**DATA EXTRACTS**:
::::::::
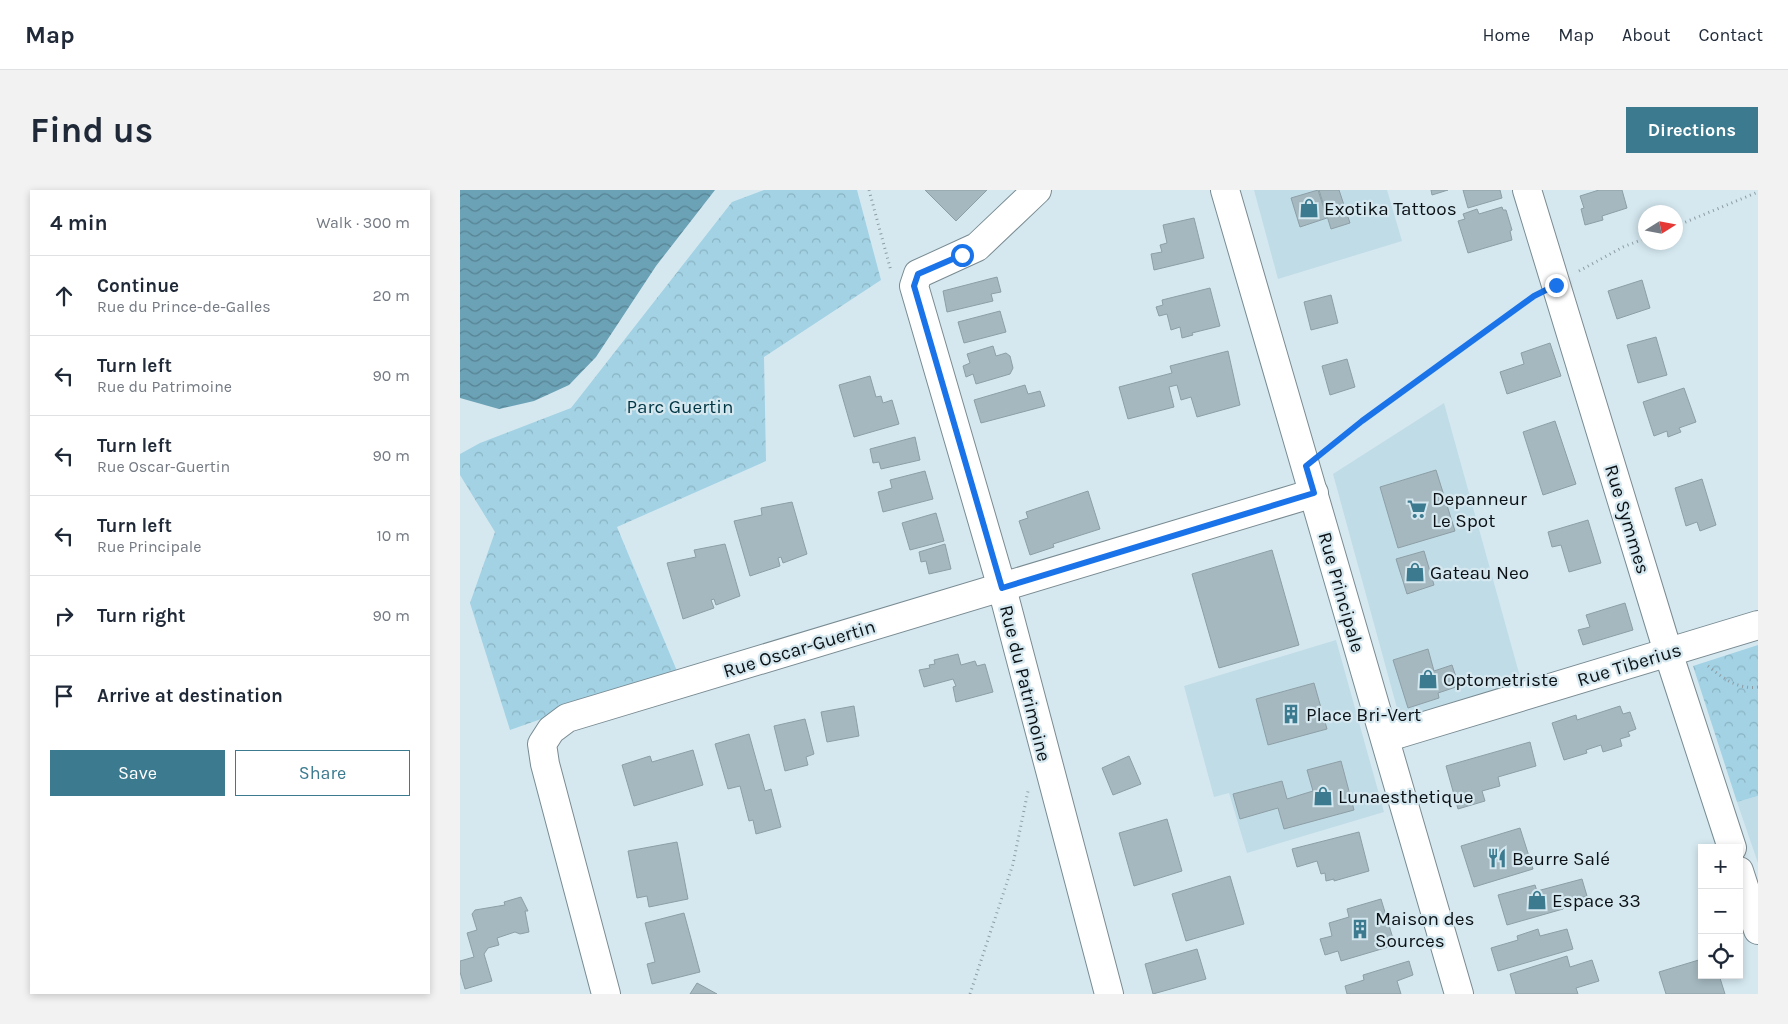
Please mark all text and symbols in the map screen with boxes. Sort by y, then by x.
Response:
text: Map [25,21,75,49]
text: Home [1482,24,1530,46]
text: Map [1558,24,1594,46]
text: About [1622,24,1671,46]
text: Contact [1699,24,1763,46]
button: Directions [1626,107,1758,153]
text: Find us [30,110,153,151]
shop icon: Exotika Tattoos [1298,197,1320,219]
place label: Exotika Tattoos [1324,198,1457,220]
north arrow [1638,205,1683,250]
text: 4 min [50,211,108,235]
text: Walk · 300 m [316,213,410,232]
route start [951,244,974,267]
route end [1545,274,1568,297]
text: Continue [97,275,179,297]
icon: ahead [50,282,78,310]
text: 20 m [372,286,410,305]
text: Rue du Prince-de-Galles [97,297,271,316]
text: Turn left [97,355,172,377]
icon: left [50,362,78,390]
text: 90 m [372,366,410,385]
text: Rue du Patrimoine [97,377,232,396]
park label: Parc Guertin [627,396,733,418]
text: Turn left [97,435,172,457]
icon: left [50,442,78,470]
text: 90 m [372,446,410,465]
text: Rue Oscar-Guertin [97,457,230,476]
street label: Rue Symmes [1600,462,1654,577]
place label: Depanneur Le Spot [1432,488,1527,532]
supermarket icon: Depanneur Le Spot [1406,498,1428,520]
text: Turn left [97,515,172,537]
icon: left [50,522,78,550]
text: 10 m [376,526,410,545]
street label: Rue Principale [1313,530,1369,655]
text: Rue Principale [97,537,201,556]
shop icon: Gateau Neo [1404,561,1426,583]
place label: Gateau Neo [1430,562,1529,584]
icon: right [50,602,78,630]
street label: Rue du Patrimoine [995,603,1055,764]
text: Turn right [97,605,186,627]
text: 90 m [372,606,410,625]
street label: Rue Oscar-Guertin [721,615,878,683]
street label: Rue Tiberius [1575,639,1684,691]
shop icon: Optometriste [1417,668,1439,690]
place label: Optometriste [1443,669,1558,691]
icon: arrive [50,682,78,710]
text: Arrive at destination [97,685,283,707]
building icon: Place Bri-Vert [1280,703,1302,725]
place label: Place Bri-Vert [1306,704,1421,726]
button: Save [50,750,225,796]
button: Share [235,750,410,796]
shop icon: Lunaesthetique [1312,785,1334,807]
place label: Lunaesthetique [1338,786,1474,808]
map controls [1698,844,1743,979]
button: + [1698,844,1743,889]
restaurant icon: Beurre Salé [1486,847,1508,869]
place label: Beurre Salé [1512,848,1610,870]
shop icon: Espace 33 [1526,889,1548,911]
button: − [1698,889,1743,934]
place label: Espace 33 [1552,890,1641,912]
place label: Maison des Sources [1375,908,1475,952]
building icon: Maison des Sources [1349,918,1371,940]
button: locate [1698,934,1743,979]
::::::::
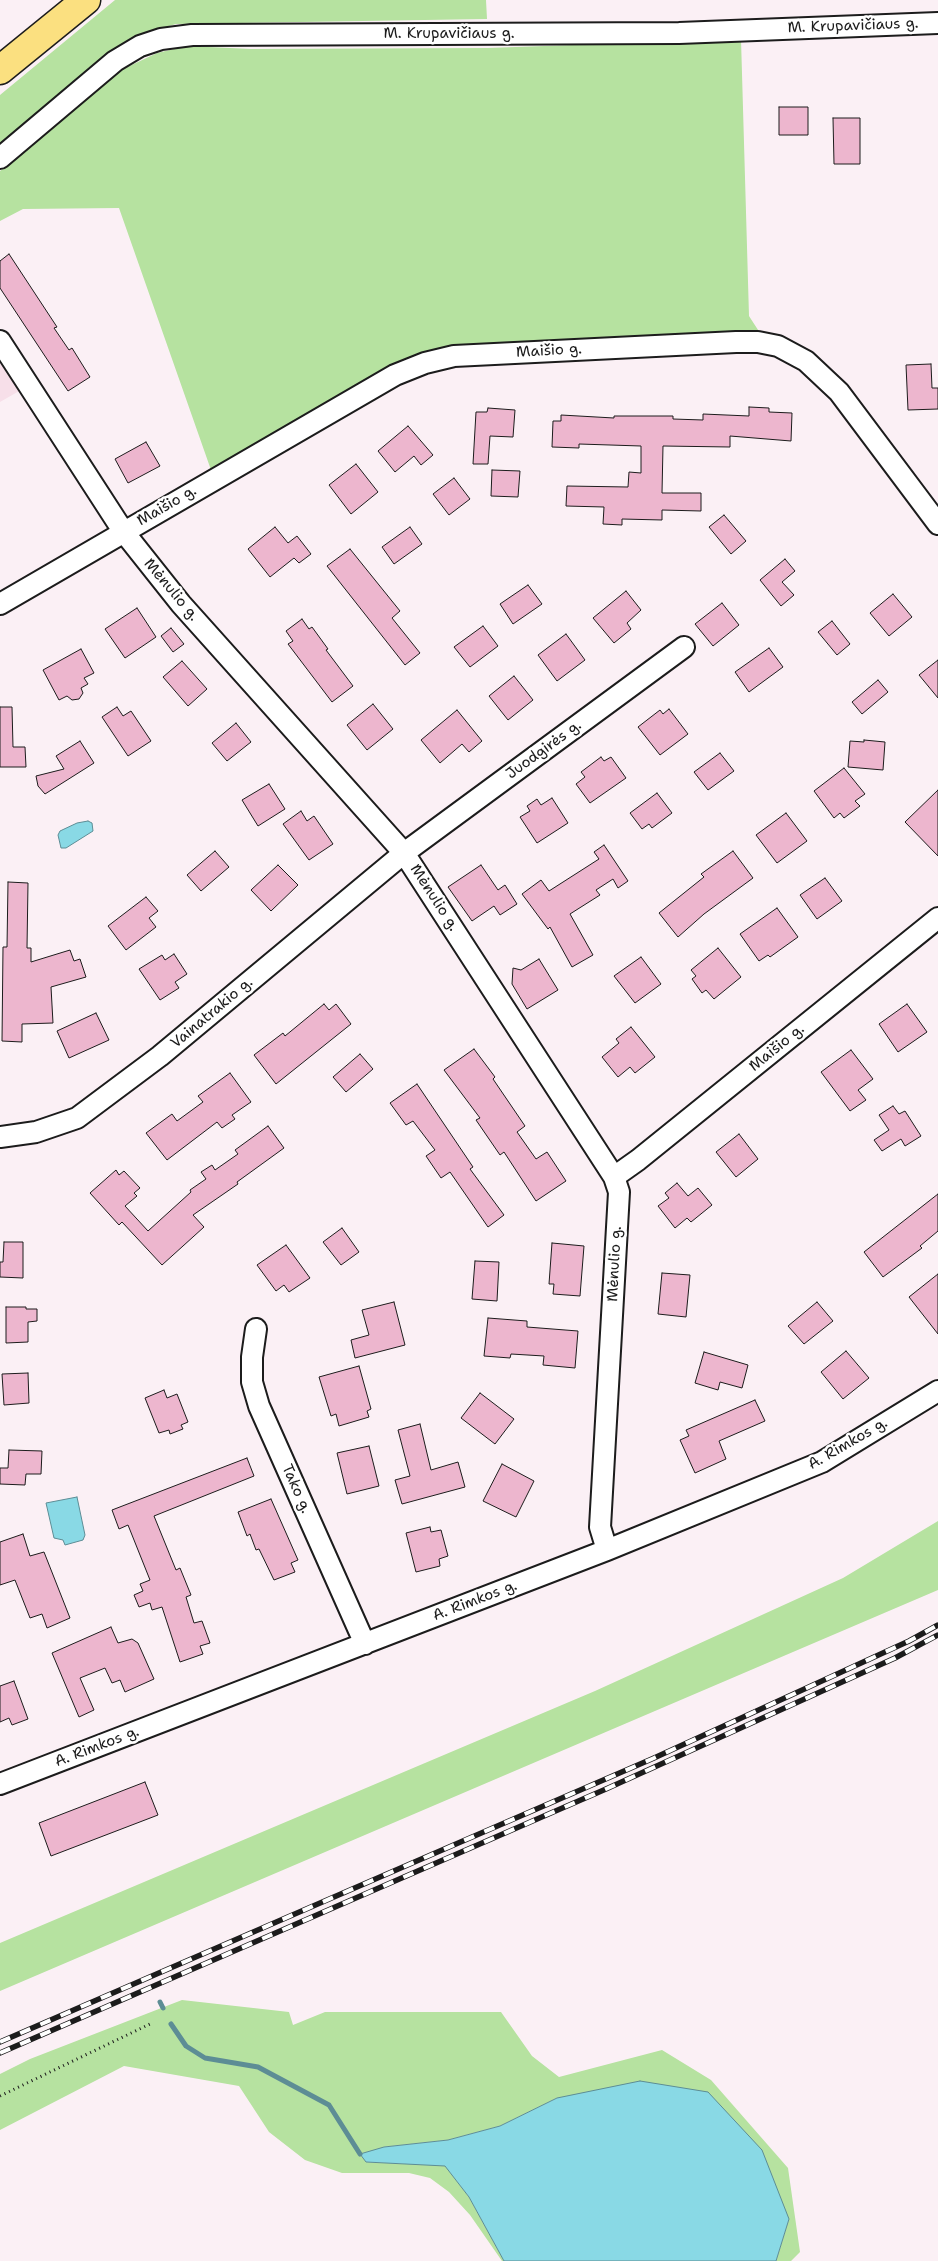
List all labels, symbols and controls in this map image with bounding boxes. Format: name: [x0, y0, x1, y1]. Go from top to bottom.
::::::::
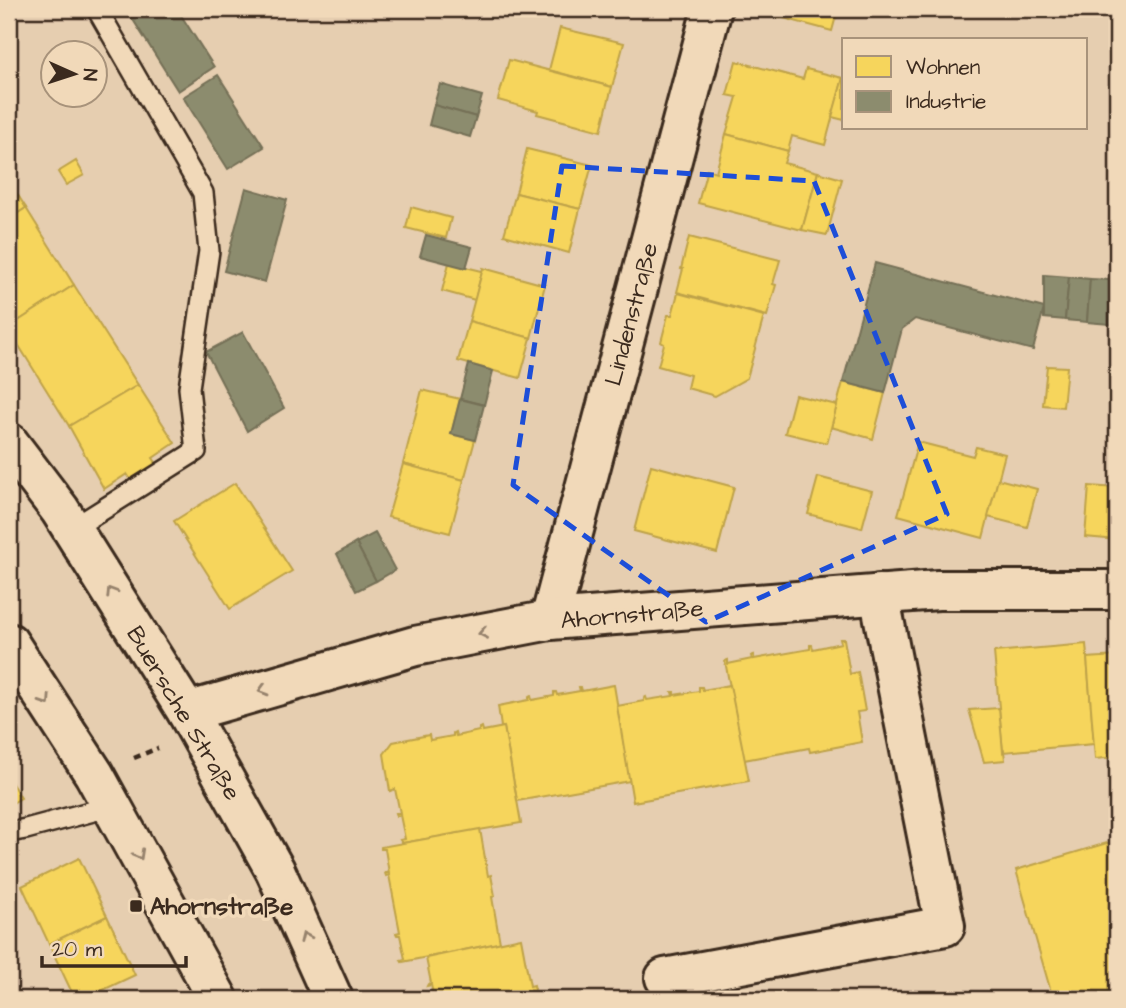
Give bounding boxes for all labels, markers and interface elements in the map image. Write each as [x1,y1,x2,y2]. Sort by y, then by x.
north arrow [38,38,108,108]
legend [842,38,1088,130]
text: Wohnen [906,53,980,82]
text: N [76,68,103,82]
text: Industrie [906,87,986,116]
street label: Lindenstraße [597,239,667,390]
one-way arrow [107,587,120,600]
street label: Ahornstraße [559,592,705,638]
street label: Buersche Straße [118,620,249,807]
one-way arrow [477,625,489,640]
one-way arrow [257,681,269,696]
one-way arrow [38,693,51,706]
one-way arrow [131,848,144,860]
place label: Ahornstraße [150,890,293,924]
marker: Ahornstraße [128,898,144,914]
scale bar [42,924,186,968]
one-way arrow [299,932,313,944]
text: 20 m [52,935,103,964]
::::::::
**TASK TO CARRY OUT**: When a line in the listing has the word "symbols", return that line.

**SOLUTION TO THIS TASK**:
Please mark all text and symbols in the map screen with boxes. Sort by y, then by x.
List all labels, symbols and controls in this map image with bounding boxes. Format: name: [x0, y0, x1, y1]. Go from top to bottom.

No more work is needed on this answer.